Activity:
Set down every record below exactly as written.

Source material:
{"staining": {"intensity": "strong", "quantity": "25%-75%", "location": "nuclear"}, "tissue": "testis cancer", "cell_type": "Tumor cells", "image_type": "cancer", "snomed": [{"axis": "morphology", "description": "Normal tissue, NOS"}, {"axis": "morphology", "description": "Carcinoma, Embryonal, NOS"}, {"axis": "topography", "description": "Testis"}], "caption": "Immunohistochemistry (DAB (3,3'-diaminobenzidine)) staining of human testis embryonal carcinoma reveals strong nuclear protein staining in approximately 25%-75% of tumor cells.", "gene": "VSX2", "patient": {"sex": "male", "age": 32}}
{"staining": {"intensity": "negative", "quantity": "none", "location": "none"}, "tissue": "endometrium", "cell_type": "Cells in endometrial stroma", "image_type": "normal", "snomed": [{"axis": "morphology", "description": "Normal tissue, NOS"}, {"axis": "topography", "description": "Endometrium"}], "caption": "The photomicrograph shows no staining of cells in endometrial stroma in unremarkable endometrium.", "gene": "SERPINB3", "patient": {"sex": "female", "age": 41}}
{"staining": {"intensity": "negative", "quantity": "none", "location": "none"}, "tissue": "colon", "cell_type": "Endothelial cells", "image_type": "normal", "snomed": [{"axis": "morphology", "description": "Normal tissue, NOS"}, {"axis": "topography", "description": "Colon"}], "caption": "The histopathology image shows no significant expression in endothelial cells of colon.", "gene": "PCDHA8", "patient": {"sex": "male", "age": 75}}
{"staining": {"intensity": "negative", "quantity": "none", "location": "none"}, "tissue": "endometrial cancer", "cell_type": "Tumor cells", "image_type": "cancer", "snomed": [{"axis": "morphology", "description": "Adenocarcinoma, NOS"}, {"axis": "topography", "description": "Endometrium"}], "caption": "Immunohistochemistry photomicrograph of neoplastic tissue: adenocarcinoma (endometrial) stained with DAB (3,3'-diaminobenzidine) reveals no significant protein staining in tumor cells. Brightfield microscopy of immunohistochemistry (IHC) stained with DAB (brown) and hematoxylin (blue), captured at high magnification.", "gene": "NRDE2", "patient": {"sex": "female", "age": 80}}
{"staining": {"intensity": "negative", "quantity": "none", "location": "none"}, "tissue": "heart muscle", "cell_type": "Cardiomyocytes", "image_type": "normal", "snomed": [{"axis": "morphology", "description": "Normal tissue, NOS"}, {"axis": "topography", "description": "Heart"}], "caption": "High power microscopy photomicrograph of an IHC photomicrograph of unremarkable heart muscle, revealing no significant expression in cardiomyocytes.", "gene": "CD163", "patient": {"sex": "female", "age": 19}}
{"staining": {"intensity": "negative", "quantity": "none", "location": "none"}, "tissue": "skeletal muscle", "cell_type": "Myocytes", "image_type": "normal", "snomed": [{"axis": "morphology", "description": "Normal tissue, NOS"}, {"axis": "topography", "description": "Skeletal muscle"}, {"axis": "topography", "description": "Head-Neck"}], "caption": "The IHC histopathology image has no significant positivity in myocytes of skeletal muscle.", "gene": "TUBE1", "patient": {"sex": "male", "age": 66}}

Written reply:
{"staining": {"intensity": "strong", "quantity": "25%-75%", "location": "nuclear"}, "tissue": "testis cancer", "cell_type": "Tumor cells", "image_type": "cancer", "snomed": [{"axis": "morphology", "description": "Normal tissue, NOS"}, {"axis": "morphology", "description": "Carcinoma, Embryonal, NOS"}, {"axis": "topography", "description": "Testis"}], "caption": "Immunohistochemistry (DAB (3,3'-diaminobenzidine)) staining of human testis embryonal carcinoma reveals strong nuclear protein staining in approximately 25%-75% of tumor cells.", "gene": "VSX2", "patient": {"sex": "male", "age": 32}}
{"staining": {"intensity": "negative", "quantity": "none", "location": "none"}, "tissue": "endometrium", "cell_type": "Cells in endometrial stroma", "image_type": "normal", "snomed": [{"axis": "morphology", "description": "Normal tissue, NOS"}, {"axis": "topography", "description": "Endometrium"}], "caption": "The photomicrograph shows no staining of cells in endometrial stroma in unremarkable endometrium.", "gene": "SERPINB3", "patient": {"sex": "female", "age": 41}}
{"staining": {"intensity": "negative", "quantity": "none", "location": "none"}, "tissue": "colon", "cell_type": "Endothelial cells", "image_type": "normal", "snomed": [{"axis": "morphology", "description": "Normal tissue, NOS"}, {"axis": "topography", "description": "Colon"}], "caption": "The histopathology image shows no significant expression in endothelial cells of colon.", "gene": "PCDHA8", "patient": {"sex": "male", "age": 75}}
{"staining": {"intensity": "negative", "quantity": "none", "location": "none"}, "tissue": "endometrial cancer", "cell_type": "Tumor cells", "image_type": "cancer", "snomed": [{"axis": "morphology", "description": "Adenocarcinoma, NOS"}, {"axis": "topography", "description": "Endometrium"}], "caption": "Immunohistochemistry photomicrograph of neoplastic tissue: adenocarcinoma (endometrial) stained with DAB (3,3'-diaminobenzidine) reveals no significant protein staining in tumor cells. Brightfield microscopy of immunohistochemistry (IHC) stained with DAB (brown) and hematoxylin (blue), captured at high magnification.", "gene": "NRDE2", "patient": {"sex": "female", "age": 80}}
{"staining": {"intensity": "negative", "quantity": "none", "location": "none"}, "tissue": "heart muscle", "cell_type": "Cardiomyocytes", "image_type": "normal", "snomed": [{"axis": "morphology", "description": "Normal tissue, NOS"}, {"axis": "topography", "description": "Heart"}], "caption": "High power microscopy photomicrograph of an IHC photomicrograph of unremarkable heart muscle, revealing no significant expression in cardiomyocytes.", "gene": "CD163", "patient": {"sex": "female", "age": 19}}
{"staining": {"intensity": "negative", "quantity": "none", "location": "none"}, "tissue": "skeletal muscle", "cell_type": "Myocytes", "image_type": "normal", "snomed": [{"axis": "morphology", "description": "Normal tissue, NOS"}, {"axis": "topography", "description": "Skeletal muscle"}, {"axis": "topography", "description": "Head-Neck"}], "caption": "The IHC histopathology image has no significant positivity in myocytes of skeletal muscle.", "gene": "TUBE1", "patient": {"sex": "male", "age": 66}}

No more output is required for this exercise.